I want to check if the elements in an array are sorted according to the number of their occurrences in. This is assuming they are already grouped if elements are the same. int [] y = {7, 7, 7, 8, 8, 5, 5, 5, 5} should return false while int [] y = {5, 5, 5, 5, 7, 7, 7, 8, 8} should return true. There are four 5s, three 7s and two 8s, so it should be arranged that way.

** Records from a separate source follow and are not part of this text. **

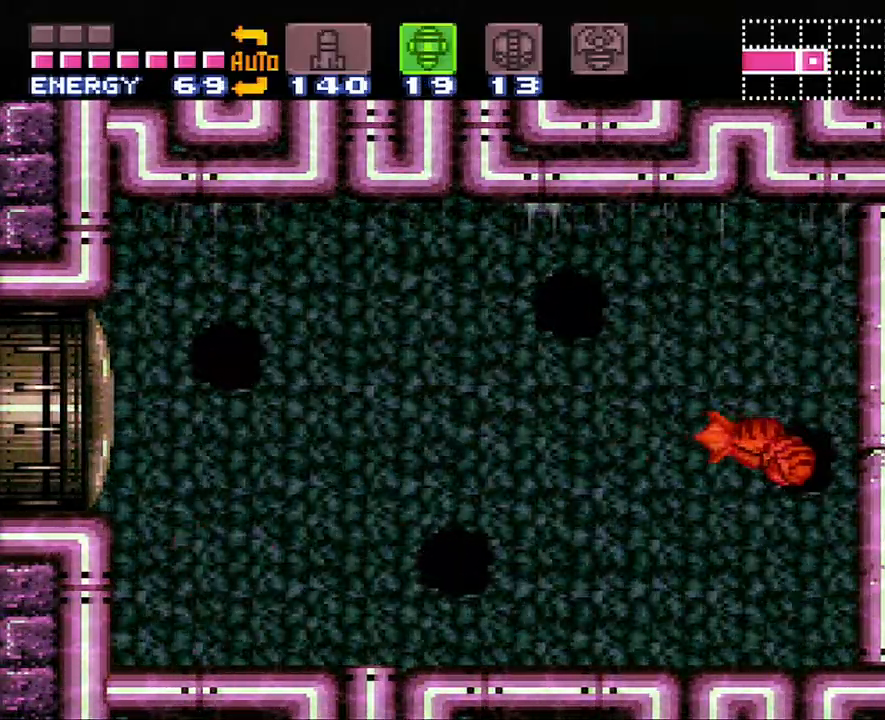
{"buttons": ["R1"], "events": [[50, "DPAD_RIGHT", "up"]]}
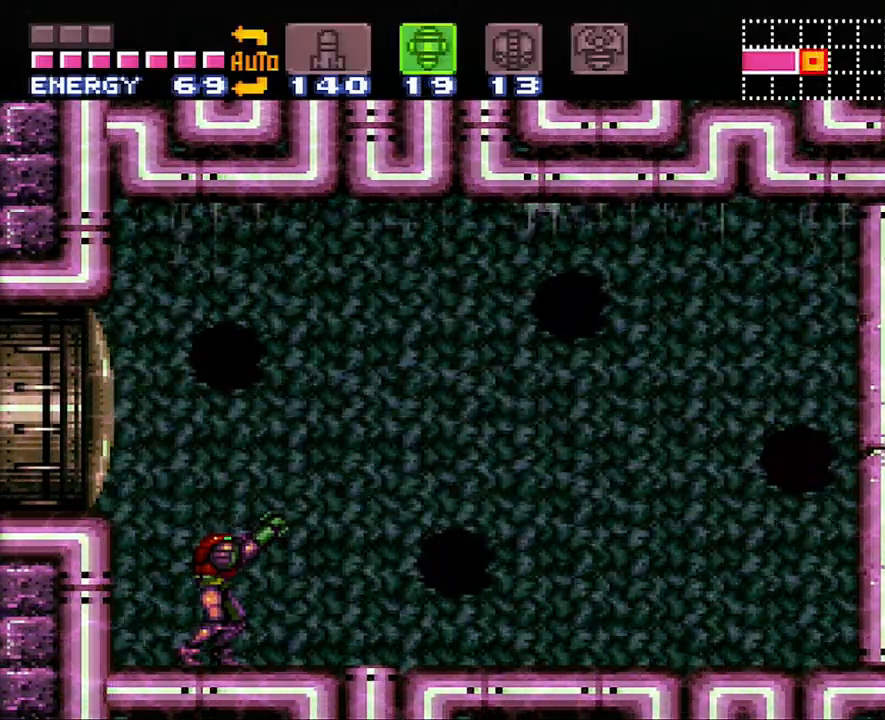
{"buttons": ["R1", "DPAD_RIGHT"], "events": [[350, "DPAD_RIGHT", "down"]]}
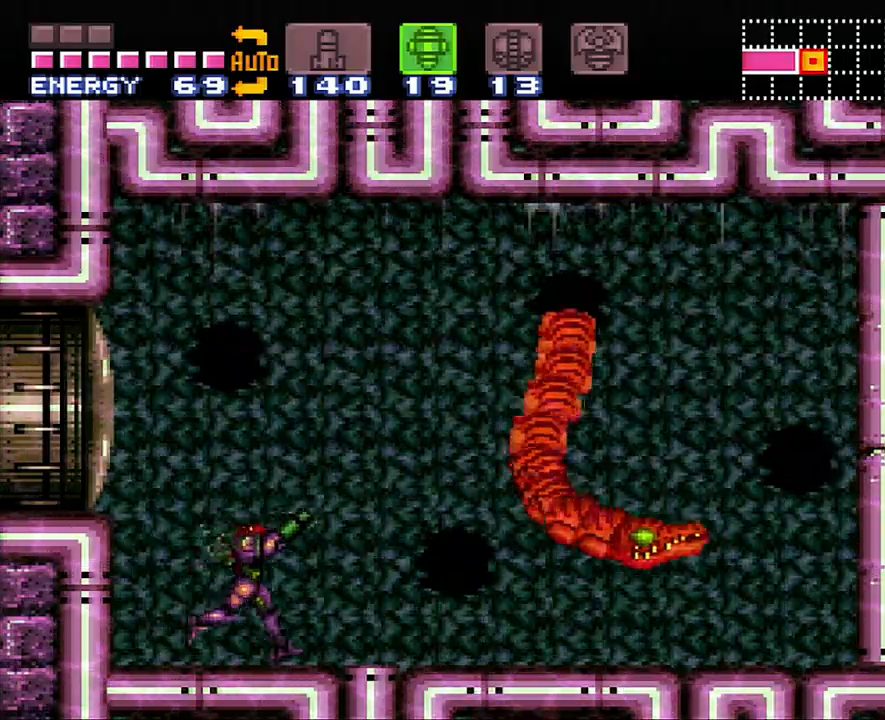
{"buttons": ["R1"], "events": [[133, "DPAD_RIGHT", "up"]]}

This is what I have so far:

import java.io.*;
import java.util.*;


public class testing2 {

  public static void main(String[] args){
    int [] y = {7, 7, 7, 8, 8, 5, 5, 5, 5};
    System.out.println(isSorted(y));  // should return false

  }

  public static boolean isSorted(int[] y){

    HashMap<Integer,Integer> hash = new HashMap<Integer,Integer>();

    for(int i=0; i<y.length; i++){
      if(hash.containsKey(y[i])){
        hash.put(y[i], hash.get(y[i]) + 1);
      } else {
        hash.put(y[i], 1);
      }
    }
    System.out.println(hash);
    return true;  // code is not complete yet
  }
}

It would print:

{5=4, 7=3, 8=2}
true

So now I have the number of occurrences for each element. What do I do next?

Answer 1

If you prefer keeping your direction of using HashMap, there is one way to continue:

• Use LinkedHashMap instead, so when you iterate thru the map, you are iterating in the order you put that in the map

• Iterate thru the map, and see if each entry is having count < prev entry. Pseudo Code:

  int prevCount = MAX_INT;
  for (entry : map) {
      currentCount = entry.getValue()
      if (currentCount > prevCount) {
          return false
      }
      prevCount = currentCount
  }
  return true;
  

---

Or, you can have one single-pass on the array (pseudo-code):

 prevCount = MAX_INT
 currentCount = 0;
 for (i = 0...array.length) {
     increment currentCount 

     // if i points to last number in group
     if (i is the last element of array, OR
             next element is not equals to current element) {
         if currentCount > prevCount {
             return false;
         }
         prevCount = currentCount;
         currentCount = 0;
     }
}

Answer 2

You can solve this in a single pass of the array; here are some hints:

While you are iterating through the array, keep track of the current number (e.g. 5, 7 or 8) and the quantity. When you finish the next group of numbers, compare it the previous number/quantity. Then, return true or false appropriately.